• Task item:
State how many lines in the records below contain the string "publicidad", treating uppercase and lowercase as distinct. Give only the number.

(Records taken from a dataset)
------------------------------------------------

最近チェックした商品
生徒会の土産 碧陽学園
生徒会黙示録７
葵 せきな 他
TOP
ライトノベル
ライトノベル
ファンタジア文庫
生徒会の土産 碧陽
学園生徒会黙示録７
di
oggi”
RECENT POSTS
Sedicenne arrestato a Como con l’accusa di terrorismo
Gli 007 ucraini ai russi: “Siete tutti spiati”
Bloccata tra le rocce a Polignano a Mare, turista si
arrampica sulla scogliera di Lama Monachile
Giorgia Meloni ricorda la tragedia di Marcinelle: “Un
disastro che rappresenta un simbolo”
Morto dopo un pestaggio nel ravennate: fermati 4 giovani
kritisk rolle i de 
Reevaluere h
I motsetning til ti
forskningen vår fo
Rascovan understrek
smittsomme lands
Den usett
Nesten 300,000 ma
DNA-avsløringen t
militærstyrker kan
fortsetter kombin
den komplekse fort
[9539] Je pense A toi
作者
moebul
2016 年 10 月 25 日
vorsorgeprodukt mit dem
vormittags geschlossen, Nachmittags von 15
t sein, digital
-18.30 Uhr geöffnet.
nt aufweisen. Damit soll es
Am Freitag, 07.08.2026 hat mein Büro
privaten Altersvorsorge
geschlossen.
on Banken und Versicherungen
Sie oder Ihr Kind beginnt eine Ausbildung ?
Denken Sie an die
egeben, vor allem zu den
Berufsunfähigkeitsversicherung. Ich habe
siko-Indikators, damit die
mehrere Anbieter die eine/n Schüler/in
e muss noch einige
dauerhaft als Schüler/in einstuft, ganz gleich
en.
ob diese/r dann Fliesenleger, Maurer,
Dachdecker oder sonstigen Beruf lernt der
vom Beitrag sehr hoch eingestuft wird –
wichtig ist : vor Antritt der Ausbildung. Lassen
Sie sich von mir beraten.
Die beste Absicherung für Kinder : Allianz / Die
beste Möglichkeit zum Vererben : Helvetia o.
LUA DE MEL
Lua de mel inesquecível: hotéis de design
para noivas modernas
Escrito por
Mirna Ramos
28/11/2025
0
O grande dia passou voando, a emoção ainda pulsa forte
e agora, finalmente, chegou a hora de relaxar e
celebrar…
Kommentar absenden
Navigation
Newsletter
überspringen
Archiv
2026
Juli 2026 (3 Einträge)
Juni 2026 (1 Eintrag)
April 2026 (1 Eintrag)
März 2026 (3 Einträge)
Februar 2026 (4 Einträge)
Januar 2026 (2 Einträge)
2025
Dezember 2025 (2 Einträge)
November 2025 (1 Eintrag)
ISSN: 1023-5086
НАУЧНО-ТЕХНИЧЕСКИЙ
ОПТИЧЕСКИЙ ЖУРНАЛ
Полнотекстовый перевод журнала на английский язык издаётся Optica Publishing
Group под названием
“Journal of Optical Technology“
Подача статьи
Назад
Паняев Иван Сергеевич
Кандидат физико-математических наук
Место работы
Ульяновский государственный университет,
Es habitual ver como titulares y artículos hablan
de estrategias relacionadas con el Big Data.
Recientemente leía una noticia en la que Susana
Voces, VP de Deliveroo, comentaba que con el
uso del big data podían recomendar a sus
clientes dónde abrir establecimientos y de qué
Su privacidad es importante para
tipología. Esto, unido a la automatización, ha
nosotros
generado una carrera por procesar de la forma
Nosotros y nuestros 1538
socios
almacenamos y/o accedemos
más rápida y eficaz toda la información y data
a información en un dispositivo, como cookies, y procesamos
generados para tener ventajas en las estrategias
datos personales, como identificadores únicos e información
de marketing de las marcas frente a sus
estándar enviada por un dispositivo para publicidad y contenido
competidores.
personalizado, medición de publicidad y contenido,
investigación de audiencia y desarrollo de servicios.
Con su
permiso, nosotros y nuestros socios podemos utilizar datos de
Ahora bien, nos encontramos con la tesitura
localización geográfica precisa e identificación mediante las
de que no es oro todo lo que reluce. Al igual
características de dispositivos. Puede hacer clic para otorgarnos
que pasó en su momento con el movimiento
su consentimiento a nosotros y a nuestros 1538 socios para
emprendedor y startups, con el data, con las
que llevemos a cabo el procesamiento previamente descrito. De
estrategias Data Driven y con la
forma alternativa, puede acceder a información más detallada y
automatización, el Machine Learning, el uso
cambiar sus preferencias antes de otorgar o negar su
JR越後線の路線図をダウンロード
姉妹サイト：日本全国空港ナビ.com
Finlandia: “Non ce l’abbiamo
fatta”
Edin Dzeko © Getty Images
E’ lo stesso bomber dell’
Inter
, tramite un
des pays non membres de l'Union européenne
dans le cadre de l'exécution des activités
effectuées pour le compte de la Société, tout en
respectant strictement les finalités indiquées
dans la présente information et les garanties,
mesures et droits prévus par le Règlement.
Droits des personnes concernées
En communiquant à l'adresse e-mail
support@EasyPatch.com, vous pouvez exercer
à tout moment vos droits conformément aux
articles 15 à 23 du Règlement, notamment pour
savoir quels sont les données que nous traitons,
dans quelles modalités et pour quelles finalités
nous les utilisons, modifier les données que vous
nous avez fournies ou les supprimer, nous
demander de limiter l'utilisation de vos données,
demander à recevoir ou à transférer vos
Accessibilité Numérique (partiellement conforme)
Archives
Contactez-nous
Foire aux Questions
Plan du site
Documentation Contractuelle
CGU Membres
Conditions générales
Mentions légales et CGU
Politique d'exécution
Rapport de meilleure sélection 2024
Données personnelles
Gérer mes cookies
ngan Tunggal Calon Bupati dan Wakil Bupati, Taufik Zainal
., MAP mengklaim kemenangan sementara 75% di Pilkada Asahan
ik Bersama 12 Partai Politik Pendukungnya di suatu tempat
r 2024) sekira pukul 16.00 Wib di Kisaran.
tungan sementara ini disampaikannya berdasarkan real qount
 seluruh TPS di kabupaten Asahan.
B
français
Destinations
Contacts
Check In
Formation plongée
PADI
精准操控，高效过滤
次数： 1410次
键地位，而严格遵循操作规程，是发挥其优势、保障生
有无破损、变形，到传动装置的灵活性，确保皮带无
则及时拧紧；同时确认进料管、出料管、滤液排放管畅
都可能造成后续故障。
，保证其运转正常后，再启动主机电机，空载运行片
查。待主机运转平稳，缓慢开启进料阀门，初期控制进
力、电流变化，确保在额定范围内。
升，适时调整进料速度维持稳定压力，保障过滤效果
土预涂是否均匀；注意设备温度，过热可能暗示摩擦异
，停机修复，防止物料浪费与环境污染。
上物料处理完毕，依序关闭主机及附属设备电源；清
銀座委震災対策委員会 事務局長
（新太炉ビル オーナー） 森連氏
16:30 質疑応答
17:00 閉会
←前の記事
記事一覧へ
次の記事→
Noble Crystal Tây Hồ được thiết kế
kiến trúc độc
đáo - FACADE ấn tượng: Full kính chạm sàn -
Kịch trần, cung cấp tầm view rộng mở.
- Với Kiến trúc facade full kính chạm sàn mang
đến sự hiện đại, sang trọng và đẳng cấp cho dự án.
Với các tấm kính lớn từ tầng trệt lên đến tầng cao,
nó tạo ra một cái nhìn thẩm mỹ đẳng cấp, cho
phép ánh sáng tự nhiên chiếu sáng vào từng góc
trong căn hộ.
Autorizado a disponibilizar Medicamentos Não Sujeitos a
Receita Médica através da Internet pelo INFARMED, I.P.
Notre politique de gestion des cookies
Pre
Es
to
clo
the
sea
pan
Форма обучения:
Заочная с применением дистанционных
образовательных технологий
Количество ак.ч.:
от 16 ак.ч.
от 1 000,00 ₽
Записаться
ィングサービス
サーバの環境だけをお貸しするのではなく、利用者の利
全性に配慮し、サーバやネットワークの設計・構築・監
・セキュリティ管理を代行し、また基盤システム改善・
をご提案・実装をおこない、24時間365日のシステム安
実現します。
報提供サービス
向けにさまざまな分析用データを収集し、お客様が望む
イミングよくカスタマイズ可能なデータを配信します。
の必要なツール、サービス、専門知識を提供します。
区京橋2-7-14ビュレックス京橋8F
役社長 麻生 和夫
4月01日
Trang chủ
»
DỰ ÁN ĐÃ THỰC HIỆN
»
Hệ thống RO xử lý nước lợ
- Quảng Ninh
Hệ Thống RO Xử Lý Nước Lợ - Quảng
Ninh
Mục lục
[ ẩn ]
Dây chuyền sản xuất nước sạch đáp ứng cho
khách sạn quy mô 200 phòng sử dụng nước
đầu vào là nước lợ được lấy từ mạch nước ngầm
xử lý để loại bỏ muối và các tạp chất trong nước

------------------------------------------------

• Task answer:
2